Some basic question about obtain minimal polynomial of algebraic element. For example, let $c=p^{1/2}+q^{1/3}$ for some prime integers $p$ is not $q$. To find minimal polynomial of $c$ over $\mathbb{Q}(p^{1/2})$, use $(c-p^{1/2})^3=q$, then we can obtain $f=x^3-3p^{1/2}x^2+3px-p^{3/2}-q$. It is minimal polynomial of $c$ over $\mathbb{Q}(p^{1/2})$, but I don't know how to sure that this polynomial is minimal polynomial.
If I prove the polynomials which degree 0, 1, 2 cannot satisfy $g(c)=0$, then can I say that $f$ is minimal polynomial?
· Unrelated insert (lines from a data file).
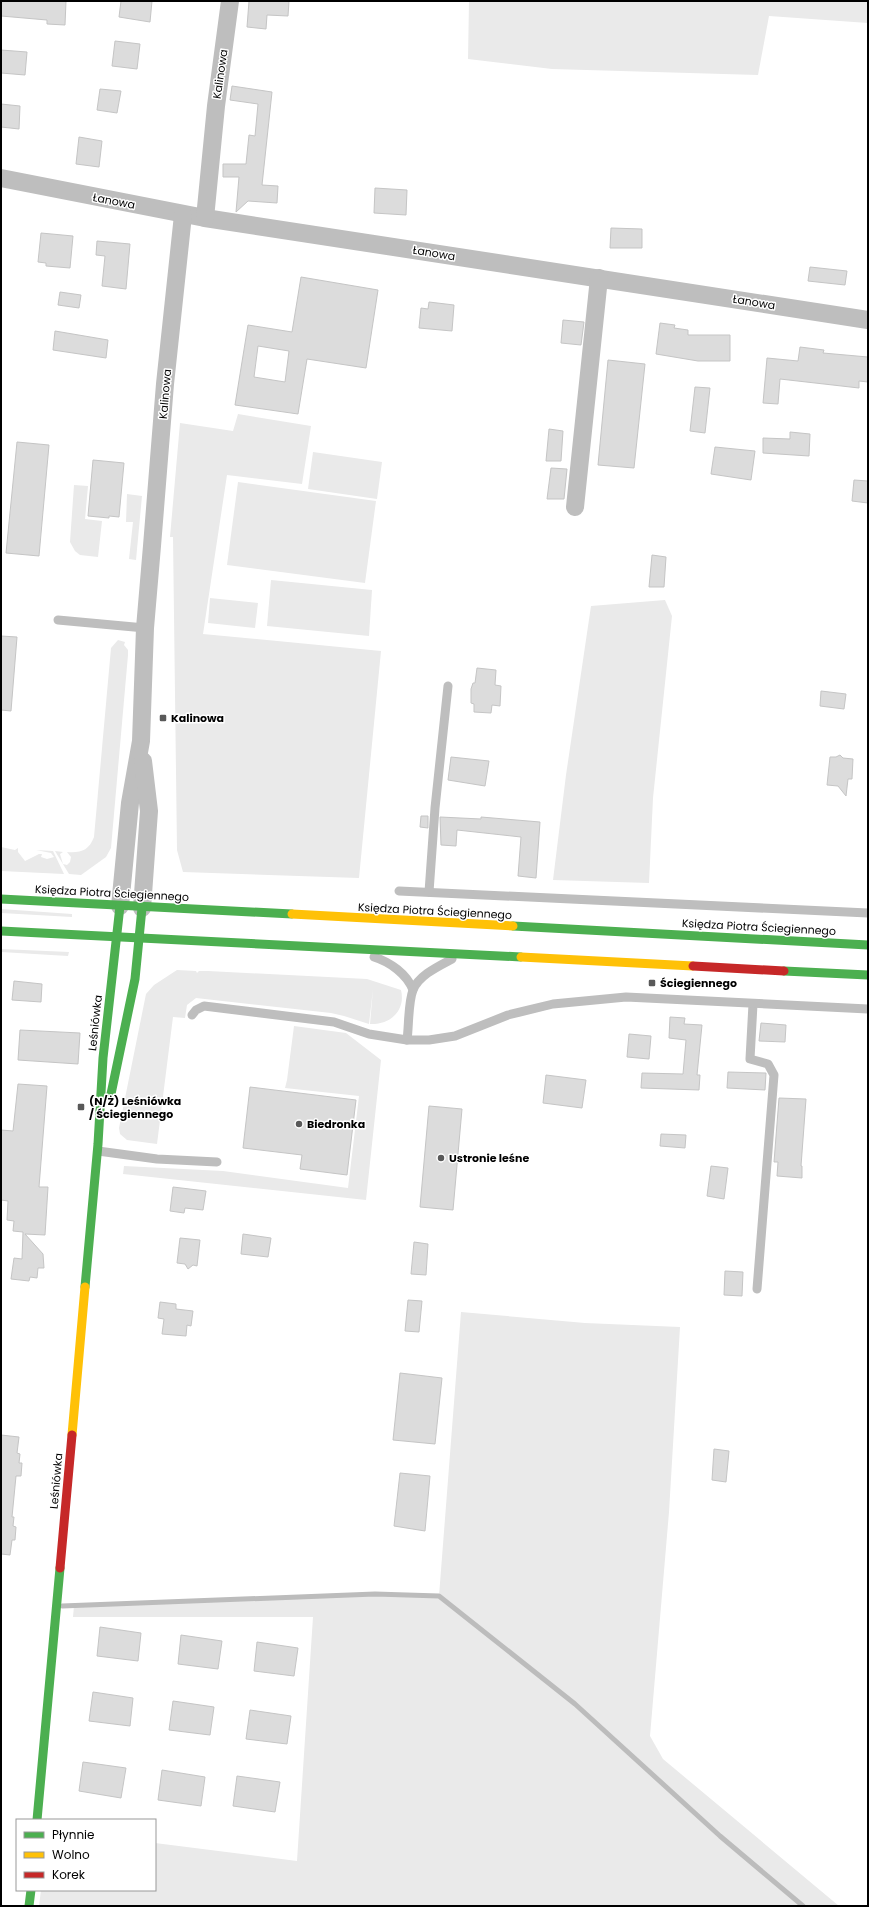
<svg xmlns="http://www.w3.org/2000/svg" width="869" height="1907" viewBox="0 0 869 1907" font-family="Poppins,sans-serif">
<rect width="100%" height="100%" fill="#fff"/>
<g fill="#eaeaea">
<polygon points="469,1 868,1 868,23 769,16 758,75 552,69 468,59"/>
<polygon points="238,414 311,426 302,484 227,475 203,634 381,651 359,878 183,872 177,850 173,537 170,537 180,423 233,431"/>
<polygon points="313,452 382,462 377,499 308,489"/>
<polygon points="238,482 376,501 365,583 227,565"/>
<polygon points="74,485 88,486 85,519 102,521 98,557 80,555 75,551 70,542"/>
<polygon points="127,494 142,496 136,560 129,559 133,522 126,522"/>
<polygon points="271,580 372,590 369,636 267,626"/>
<polygon points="210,598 258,603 255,628 208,623"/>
<polygon points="665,600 672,616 653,798 649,883 553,880 566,775 591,606"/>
<path d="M118,640l7,2 -1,3 4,5v5l-17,193 -5,9 -25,18 -12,-1 -14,-23 8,1 -3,2 3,10 4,1 3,-3 1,-5 -4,-5c13,1 22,-1 27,-15l17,-189z"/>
<polygon points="1,847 15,850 18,848 18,852 25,861 39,854 42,854 41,857 47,859 54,857 51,853 36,850 53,851 64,874 1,871"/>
<polygon points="1,909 72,914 72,917 1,913"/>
<polygon points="1,949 69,952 68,956 1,952"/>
<path d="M177,970l19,1 1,2 2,-2h9l159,8 34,11c5,21 -11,35 -31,34l3,-35 -4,35 -25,-8 -13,-3 -135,-15 -9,7 -2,13 -12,-1 -16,127 -30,-4 -7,-6 -1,-6 27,-134 8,-9z"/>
<polygon points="294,1026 346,1033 381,1060 366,1200 123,1174 124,1166 223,1171 348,1188 359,1096 285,1088 287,1080"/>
<polygon points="461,1312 585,1323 680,1327 669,1512 650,1736 663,1759 839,1906 39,1906 41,1890 155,1890 155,1843 297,1861 313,1617 73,1617 74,1606 375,1594 439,1596"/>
</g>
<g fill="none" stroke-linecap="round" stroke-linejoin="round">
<polyline stroke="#bcbcbc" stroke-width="5" points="62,1606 375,1594 439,1596 575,1704 720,1836 803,1906"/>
</g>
<g fill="#dcdcdc" stroke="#c5c5c5" fill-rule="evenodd">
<polygon points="1,1 66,1 65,25 47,24 47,20 1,16"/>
<polygon points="121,1 152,1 150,22 119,17"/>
<polygon points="249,1 289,1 288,16 267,15 266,29 247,27"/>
<polygon points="115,41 140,44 137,69 112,66"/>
<polygon points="1,50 27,52 25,75 1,73"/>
<polygon points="232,86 272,92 262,185 278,186 277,203 248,201 236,212 239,177 223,177 223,164 246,164 249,135 255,136 258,104 230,100"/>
<polygon points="100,89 121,91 117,113 97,110"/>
<polygon points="1,104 20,106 19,129 1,127"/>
<polygon points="79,137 102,141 99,167 76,164"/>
<polygon points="375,188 407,190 406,215 374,213"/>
<polygon points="611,228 642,229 642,248 610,248"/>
<polygon points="41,233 73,236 70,268 46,266 46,263 38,262"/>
<polygon points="97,241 130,244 126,289 102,286 105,256 96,255"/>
<polygon points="810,267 847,271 845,285 808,281"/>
<path d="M301,277l77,13 -12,78 -59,-9 -9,55 -63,-9 13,-80 44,7zM258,346l31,5 -4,31 -31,-5z"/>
<polygon points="60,292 81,295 79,308 58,305"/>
<polygon points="429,302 454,305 452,331 419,328 421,308 428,309"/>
<polygon points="563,320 584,322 581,345 561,343"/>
<polygon points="660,323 675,325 674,328 688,330 688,335 730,335 730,361 698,361 656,354"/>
<polygon points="55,331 108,340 106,358 53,350"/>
<polygon points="800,347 824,350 823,353 868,357 868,382 859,381 859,388 780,379 778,404 763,403 767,358 798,361"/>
<polygon points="608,360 645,364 634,468 598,465"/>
<polygon points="695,387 710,388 705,433 690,431"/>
<polygon points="549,429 563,431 561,461 546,461"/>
<polygon points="790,432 810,434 809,456 763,453 763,438 790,439"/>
<polygon points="17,442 49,445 39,556 6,553"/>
<polygon points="715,447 755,451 751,480 711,474"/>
<polygon points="93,460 124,463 119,517 109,516 109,518 88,516"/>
<polygon points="551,468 567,469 564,499 547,499"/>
<polygon points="854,480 868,481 868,503 852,501"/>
<polygon points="652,555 666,557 664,587 649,587"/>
<polygon points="1,636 17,637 11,711 1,710"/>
<polygon points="477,668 496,670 495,685 501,686 500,706 492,705 491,713 474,712 474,704 471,703 471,689 473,683 475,683"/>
<polygon points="821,691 846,694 844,709 820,706"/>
<polygon points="840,755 843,758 853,759 852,779 848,779 846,796 838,786 827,785 830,757 836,757"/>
<polygon points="451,757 489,761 485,786 448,780"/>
<polygon points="421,816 428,816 428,828 420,827"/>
<polygon points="440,817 481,819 481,817 540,822 536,878 518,876 521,837 457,830 456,846 441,845"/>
<polygon points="14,981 42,984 41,1002 12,1000"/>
<polygon points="670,1017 685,1018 684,1024 702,1025 697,1075 700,1075 699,1090 641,1088 642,1073 683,1074 686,1040 669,1038"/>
<polygon points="761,1023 786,1025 785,1042 759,1041"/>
<polygon points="20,1030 80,1033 78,1064 18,1060"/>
<polygon points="629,1034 651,1036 649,1059 627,1057"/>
<polygon points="728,1072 766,1073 765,1090 727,1088"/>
<polygon points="546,1075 586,1080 582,1108 543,1103"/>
<polygon points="18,1084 47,1086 39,1187 48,1187 45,1235 25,1234 43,1254 44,1268 38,1268 37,1278 30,1277 29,1281 11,1279 14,1258 22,1259 23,1232 13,1231 14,1221 7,1220 8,1201 1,1200 1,1130 13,1131"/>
<polygon points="250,1087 356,1100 347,1175 300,1169 302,1155 243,1148"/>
<polygon points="779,1098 806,1099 801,1166 802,1166 802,1178 777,1176 778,1162 774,1162"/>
<polygon points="429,1106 462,1109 453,1210 420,1207"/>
<polygon points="661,1134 686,1135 685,1148 660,1146"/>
<polygon points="711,1166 728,1168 724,1199 707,1196"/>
<polygon points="173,1187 206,1191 203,1210 185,1208 184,1213 170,1211"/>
<polygon points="243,1234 271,1238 268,1257 241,1254"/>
<polygon points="180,1238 200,1240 197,1266 193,1265 188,1269 185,1264 177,1263"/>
<polygon points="414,1242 428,1244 426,1275 411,1274"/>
<polygon points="725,1271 743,1272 742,1296 724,1295"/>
<polygon points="408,1300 422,1301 419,1332 405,1331"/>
<polygon points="160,1302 176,1304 176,1309 193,1311 191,1326 187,1325 186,1336 162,1334 164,1319 158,1318"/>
<polygon points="400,1373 442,1378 435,1444 393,1440"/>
<polygon points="1,1435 19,1437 17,1453 20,1454 19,1463 22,1463 21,1476 16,1476 12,1517 14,1517 13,1526 16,1527 15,1540 12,1540 10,1555 1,1554"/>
<polygon points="714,1449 729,1451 726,1482 712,1480"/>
<polygon points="400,1473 430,1476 425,1531 394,1526"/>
<polygon points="100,1627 141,1633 138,1661 97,1656"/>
<polygon points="181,1635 222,1641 218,1669 178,1664"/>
<polygon points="257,1642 298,1648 294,1676 254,1671"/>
<polygon points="93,1692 133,1698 130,1726 89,1721"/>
<polygon points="173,1701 214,1707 210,1735 169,1730"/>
<polygon points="250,1710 291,1716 287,1744 246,1739"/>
<polygon points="83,1762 126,1768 121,1798 79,1791"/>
<polygon points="162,1770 205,1777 201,1806 158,1800"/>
<polygon points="237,1776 280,1782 275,1812 233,1806"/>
</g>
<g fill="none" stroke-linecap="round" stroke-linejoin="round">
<g stroke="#bebebe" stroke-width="9">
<polyline points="58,620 145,628"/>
<polyline points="399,891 868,913"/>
<polyline points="429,892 435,808 448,686"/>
<path d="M374,957c16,5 33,17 39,33"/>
<polyline points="753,1004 750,1059 768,1064 774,1075 757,1289"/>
<polyline points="192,1015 196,1010 204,1006 334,1022 369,1034 407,1040 429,1040 455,1036 508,1015 553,1004 626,997 868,1009"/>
<path d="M407,1040c2,-14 1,-37 6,-50 6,-15 26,-24 39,-31"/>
<polyline points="98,1151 157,1159 217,1162"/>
</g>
<g stroke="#bebebe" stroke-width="18">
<polyline points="1,178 205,218 868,320"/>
<polyline points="205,218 216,106 230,1"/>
<polyline points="575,507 599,278"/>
<polyline points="120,906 130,803 141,741 145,628 152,546 165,384 183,215"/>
<polyline points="142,908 149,811 143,761"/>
</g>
<g stroke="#4caf50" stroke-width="9">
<polyline points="1,899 292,914"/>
<polyline points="513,926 868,945"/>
<polyline points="1,931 521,957"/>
<polyline points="784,971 868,975"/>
<polyline points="111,1094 135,979 142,908"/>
<polyline points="85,1287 98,1144 103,1058 120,906"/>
<polyline points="37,1820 60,1568"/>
<polyline points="29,1906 31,1890"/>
</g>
<g stroke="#ffc107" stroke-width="9">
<polyline points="292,914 513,926"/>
<polyline points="521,957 693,966"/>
<polyline points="72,1435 85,1287"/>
</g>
<g stroke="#c62828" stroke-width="9">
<polyline points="693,966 784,971"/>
<polyline points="60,1568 72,1435"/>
</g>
</g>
<g fill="#595959" stroke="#fff" stroke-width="1.5">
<rect x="159" y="714" width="8" height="8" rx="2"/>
<rect x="648" y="979" width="8" height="8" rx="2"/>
<rect x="77" y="1103" width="8" height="8" rx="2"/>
<circle cx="299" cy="1124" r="4"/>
<circle cx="441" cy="1158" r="4"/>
</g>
<g text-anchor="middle" stroke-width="3" stroke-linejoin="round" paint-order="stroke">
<g font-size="11" fill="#000" stroke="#fff">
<text transform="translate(220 74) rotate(-82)" y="4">Kalinowa</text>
<text transform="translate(114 201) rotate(11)" y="4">Łanowa</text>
<text transform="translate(434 253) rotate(9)" y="4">Łanowa</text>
<text transform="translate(754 302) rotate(9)" y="4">Łanowa</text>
<text transform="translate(165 394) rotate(-85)" y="4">Kalinowa</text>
<text transform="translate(112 893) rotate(3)" y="4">Księdza Piotra Ściegiennego</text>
<text transform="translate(435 911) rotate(3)" y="4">Księdza Piotra Ściegiennego</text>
<text transform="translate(759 927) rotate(3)" y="4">Księdza Piotra Ściegiennego</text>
<text transform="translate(95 1023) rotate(-84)" y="4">Leśniówka</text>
<text transform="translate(56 1481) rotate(-85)" y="4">Leśniówka</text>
</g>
<g font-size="11" font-weight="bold" fill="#000" stroke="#fff" text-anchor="start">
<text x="171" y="722">Kalinowa</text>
<text x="660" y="987">Ściegiennego</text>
<text x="89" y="1105">(N/Ż) Leśniówka<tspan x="89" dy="13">/ Ściegiennego</tspan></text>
<text x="307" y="1128">Biedronka</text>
<text x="449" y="1162">Ustronie leśne</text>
</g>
</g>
<rect width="869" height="1907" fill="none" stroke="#000000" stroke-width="4"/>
<rect x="16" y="1819" width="140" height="72" fill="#ffffff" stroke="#999999"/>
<rect x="24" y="1832" width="20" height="6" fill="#4caf50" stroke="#999999"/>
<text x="52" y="1839" font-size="12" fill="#000000">Płynnie</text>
<rect x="24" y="1852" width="20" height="6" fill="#ffc107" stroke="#999999"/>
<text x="52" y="1859" font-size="12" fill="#000000">Wolno</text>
<rect x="24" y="1872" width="20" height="6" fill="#c62828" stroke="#999999"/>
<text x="52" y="1879" font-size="12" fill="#000000">Korek</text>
</svg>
I guess I also have to show that $f$ is irreducible..
I already know there are unique monic irreducible polynomial, so if I prove $f$ is irreducible, then we can say that minimal polynomial is $f$ which have degree 3?
 A: Either of the following statements would show that $f$ is the minimal polynomial of $c$ in $\mathbb Q(p^{1/2})$:

*

*There is no polynomial $g\in\mathbb Q(p^{1/2})[x]$ with $\deg g<\deg f$ and $g(c)=0$.

*The polynomial $f$ is irreducible.

It is clear that the first condition implies the second since, if $f=gh$ with $\deg g,\deg h>0$, then either $g(c)=0$ or $h(c)=0$, but both have strictly smaller degree. The second also implies the first because we can take the greatest common divisor: if $g$ is a polynomial for which $g(c)=0$, then $\gcd(f,g)$ is also such a polynomial (this essentially follows from the fact that the minimal polynomial exists). This polynomial has degree strictly smaller than that of $f$, and must also divide $f$, so its existence would contradict the irreducibility. In general, the minimal polynomial of $c$ must divide such an $f$ -- this can actually be taken to be a definition of the term "minimal polynomial."
Condition 1 is useful if you want to show something has minimal polynomial of high degree, but can't be sure what its minimal polynomial should actually be. Condition 2 requires a lot less to be verified; in particular, $f$ is of degree $3$, so, if it is not irreducible, it has to have a linear factor. Proving that your $f$ has no linear factor is much easier than dealing with an arbitrary polynomial of degree $\leq 2$, so it's a much better path forward.